• [WHAT IS REQUIRED] Print the entries in full, word for word, but not the pictures.

• [EXERCISE INPUT]
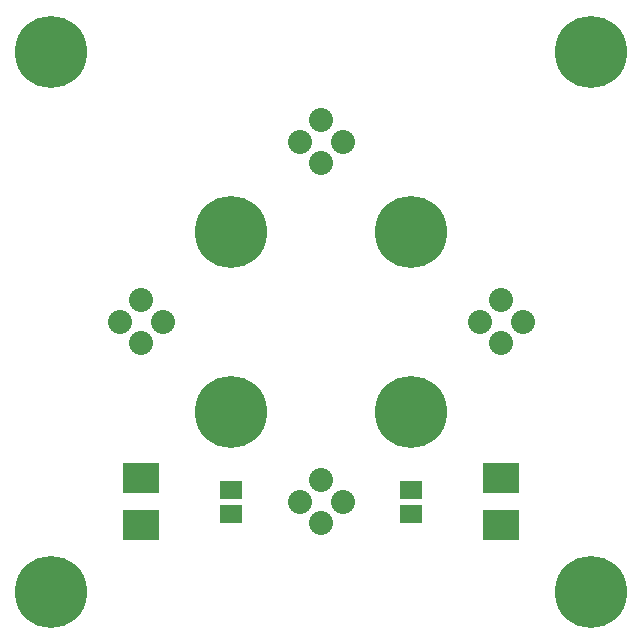
<source format=gbs>
G04 #@! TF.FileFunction,Soldermask,Bot*
%FSLAX46Y46*%
G04 Gerber Fmt 4.6, Leading zero omitted, Abs format (unit mm)*
G04 Created by KiCad (PCBNEW 4.0.5-e0-6337~49~ubuntu16.04.1) date Mon Jan  2 17:40:18 2017*
%MOMM*%
%LPD*%
G01*
G04 APERTURE LIST*
%ADD10C,0.254000*%
%ADD11R,1.930400X1.574800*%
%ADD12C,6.108000*%
%ADD13R,3.008000X2.508000*%
%ADD14C,2.032000*%
G04 APERTURE END LIST*
D10*
D11*
X38100000Y16256000D03*
X38100000Y14224000D03*
X22860000Y16256000D03*
X22860000Y14224000D03*
D12*
X53340000Y7620000D03*
X53340000Y53340000D03*
X38100000Y22860000D03*
X22860000Y22860000D03*
X7620000Y53340000D03*
X7620000Y7620000D03*
X22860000Y38100000D03*
X38100000Y38100000D03*
D13*
X15240000Y13240000D03*
X15240000Y17240000D03*
X45720000Y13240000D03*
X45720000Y17240000D03*
D14*
X15240000Y28683949D03*
X13443949Y30480000D03*
X15240000Y32276051D03*
X17036051Y30480000D03*
X28683949Y45720000D03*
X30480000Y47516051D03*
X32276051Y45720000D03*
X30480000Y43923949D03*
X30480000Y17036051D03*
X32276051Y15240000D03*
X30480000Y13443949D03*
X28683949Y15240000D03*
X47516051Y30480000D03*
X45720000Y28683949D03*
X43923949Y30480000D03*
X45720000Y32276051D03*
M02*

</source>
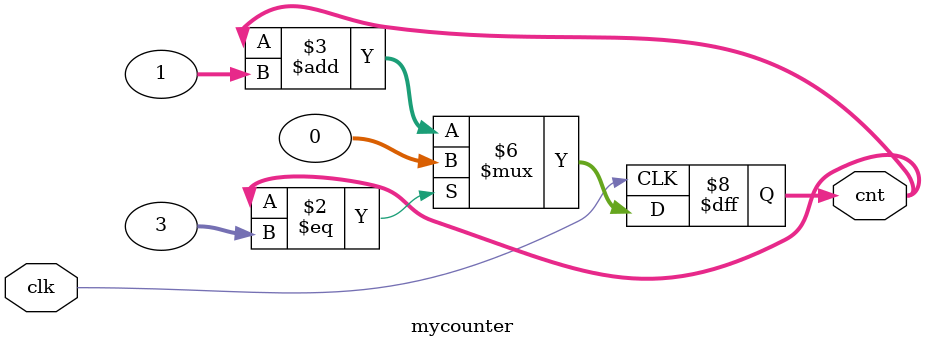
<source format=v>
module mycounter(input clk,output reg[31:0] cnt);
    initial cnt = 0;
    always@(posedge clk) begin
        if (cnt==3)
            cnt <= 0;
        else
            cnt <= cnt + 1;
    end
    `ifdef FORMAL
        always @(posedge clk) begin
        assert(cnt < 3);
        end
    `endif

endmodule

</source>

• [SOLUTION BELOW]
<source format=gbs>
G04 #@! TF.FileFunction,Soldermask,Bot*
%FSLAX46Y46*%
G04 Gerber Fmt 4.6, Leading zero omitted, Abs format (unit mm)*
G04 Created by KiCad (PCBNEW 4.0.5-e0-6337~49~ubuntu16.04.1) date Mon Jan  2 17:40:18 2017*
%MOMM*%
%LPD*%
G01*
G04 APERTURE LIST*
%ADD10C,0.254000*%
%ADD11R,1.930400X1.574800*%
%ADD12C,6.108000*%
%ADD13R,3.008000X2.508000*%
%ADD14C,2.032000*%
G04 APERTURE END LIST*
D10*
D11*
X38100000Y16256000D03*
X38100000Y14224000D03*
X22860000Y16256000D03*
X22860000Y14224000D03*
D12*
X53340000Y7620000D03*
X53340000Y53340000D03*
X38100000Y22860000D03*
X22860000Y22860000D03*
X7620000Y53340000D03*
X7620000Y7620000D03*
X22860000Y38100000D03*
X38100000Y38100000D03*
D13*
X15240000Y13240000D03*
X15240000Y17240000D03*
X45720000Y13240000D03*
X45720000Y17240000D03*
D14*
X15240000Y28683949D03*
X13443949Y30480000D03*
X15240000Y32276051D03*
X17036051Y30480000D03*
X28683949Y45720000D03*
X30480000Y47516051D03*
X32276051Y45720000D03*
X30480000Y43923949D03*
X30480000Y17036051D03*
X32276051Y15240000D03*
X30480000Y13443949D03*
X28683949Y15240000D03*
X47516051Y30480000D03*
X45720000Y28683949D03*
X43923949Y30480000D03*
X45720000Y32276051D03*
M02*

</source>
<source format=v>
module mycounter(input clk,output reg[31:0] cnt);
    initial cnt = 0;
    always@(posedge clk) begin
        if (cnt==3)
            cnt <= 0;
        else
            cnt <= cnt + 1;
    end
    `ifdef FORMAL
        always @(posedge clk) begin
        assert(cnt < 3);
        end
    `endif

endmodule

</source>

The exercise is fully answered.